Concern Mounts As Carjackers Strike Twice In One Morning In Bucktown
CHICAGO (CBS) -- Just hours after a man bought a Jeep, he lost it in a brazen carjacking in the early morning hours Thursday.
As CBS 2's Charlie De Mar reported Thursday night, the thieves were beyond bold – stealing one car and staying in the neighborhood to snag another. Surveillance video shows a pretty clear link.
De Mar talked to one of the victims of the carjackings in Bucktown.
Police said at 6:57 a.m. Thursday in the 1700 block of North Winchester Avenue, a 34-year-old woman parked her Nissan hatchback and casually got out, when a man in a yellow hoodie popped out of an alley, showed a gun, and took her keys.
The man drove off south toward North Avenue with a new set of wheels.
It was all caught on surveillance video, and to Brandon Rodriguez, 22, some things looked familiar.
"I see the video and I see the black Grand Cherokee and then I see the guy in the yellow hoodie who pulled the gun on me," Rodriguez said.
Hours earlier at 2:36 a.m., Rodriguez was carjacked about a mile away in the 2300 block of West Shakespeare Avenue.
"They were like kind of like looking at me from here. One of them comes up to me, pulls a gun on me, and he's like, 'Hey give me your keys,' And I'm just like, 'All right man,' I'm just like, 'Say less,'" Rodriguez said. "Do what they say. I want to come out of this OK."
Rodriguez's Jeep Grand Cherokee was gone - or so he thought.

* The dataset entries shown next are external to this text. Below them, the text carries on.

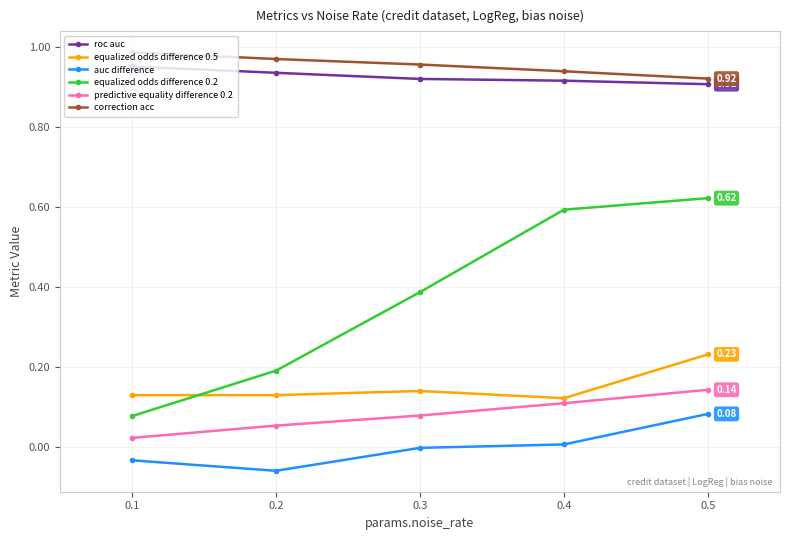

Rank the series at 0.1 from lowest to highest value.

auc difference, predictive equality difference 0.2, equalized odds difference 0.2, equalized odds difference 0.5, roc auc, correction acc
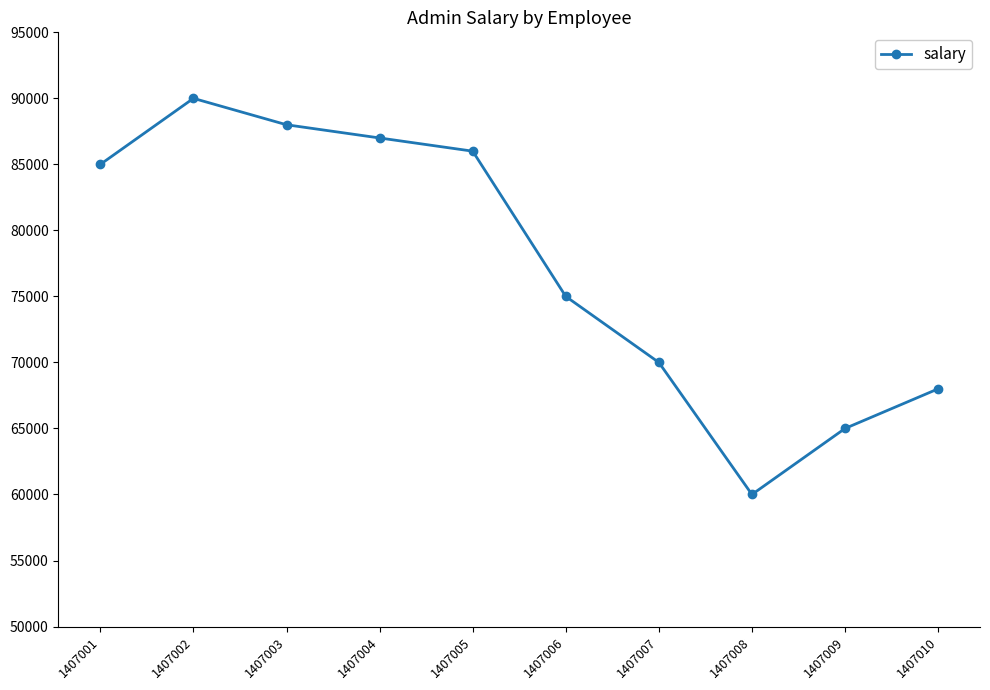

True or false: the data shows 37693 at 1407005.

False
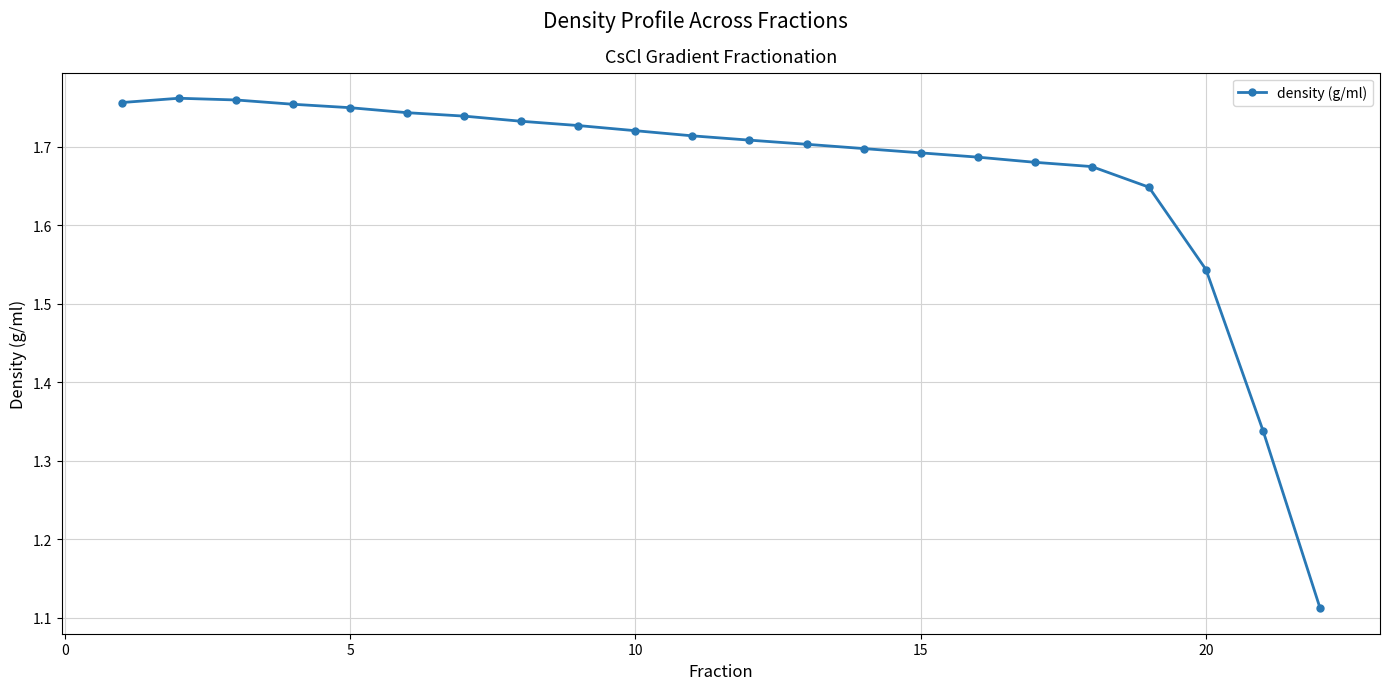

What is the difference between the maximum and minimum values?

0.6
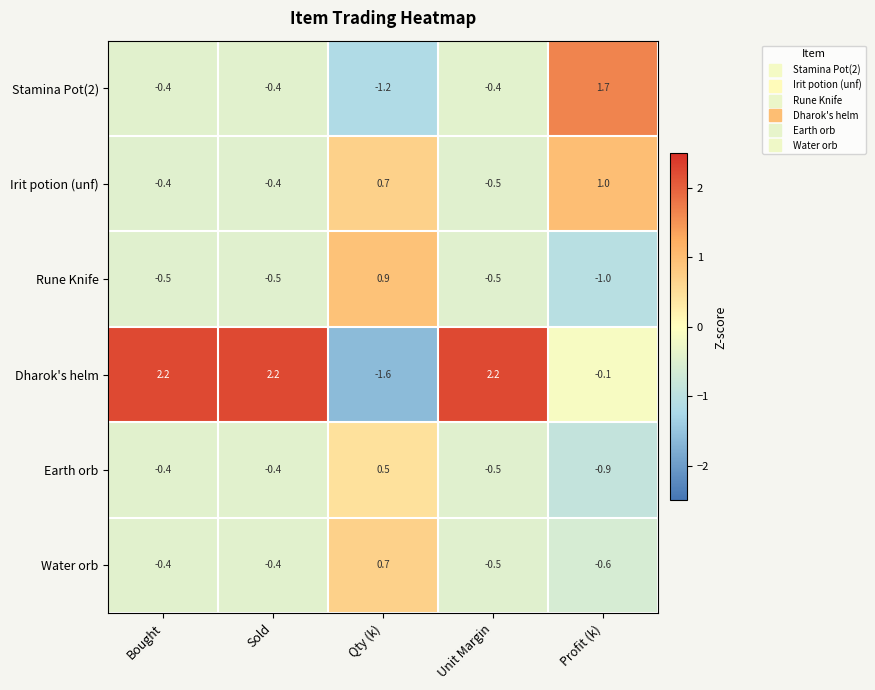

At which label does Irit potion (unf) first exceed 0?

Qty (k)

The car resurfaced just a few hours later to sneak up on that unsuspecting 34-year-old woman over on Winchester Avenue. There were two suspects involved in that incident, police said.
After the woman was carjacked, it was Rodriguez's Jeep that was seen in the video peeling out.
"That's crazy that they would even stay in the area," Rodriguez said.
The Chicago Police Department formed a carjacking task force in 2018. It made a difference, said Bucktown Community Organization President Steve Jensen.
"It's been quiet the past couple summers, and it's disheartening to see this flare up again," Jensen said.
Because the task force was successful, the CPD ended it.
"Last year, we had record lows in carjackings that we hadn't seen in years, so those resources were diverted to something else," then-police First Deputy Supt. Anthony Riccio in February.
The task force has since been brought back – reassembled in February as carjackings spiked.
"Hopefully, the police can activate the task force that we remember from two years ago and see if they can make a dent in this," Jensen said.
"It was scary. I mean, you know, you don't really like fear anything like that until it happens to you," Jensen said. "You don't know what to think when there's a gun pointed right at you. You're like, OK, this is life or death."
Nobody was injured in either carjacking.
According to CPD data, Bucktown has seen three carjackings in the first three weeks of August.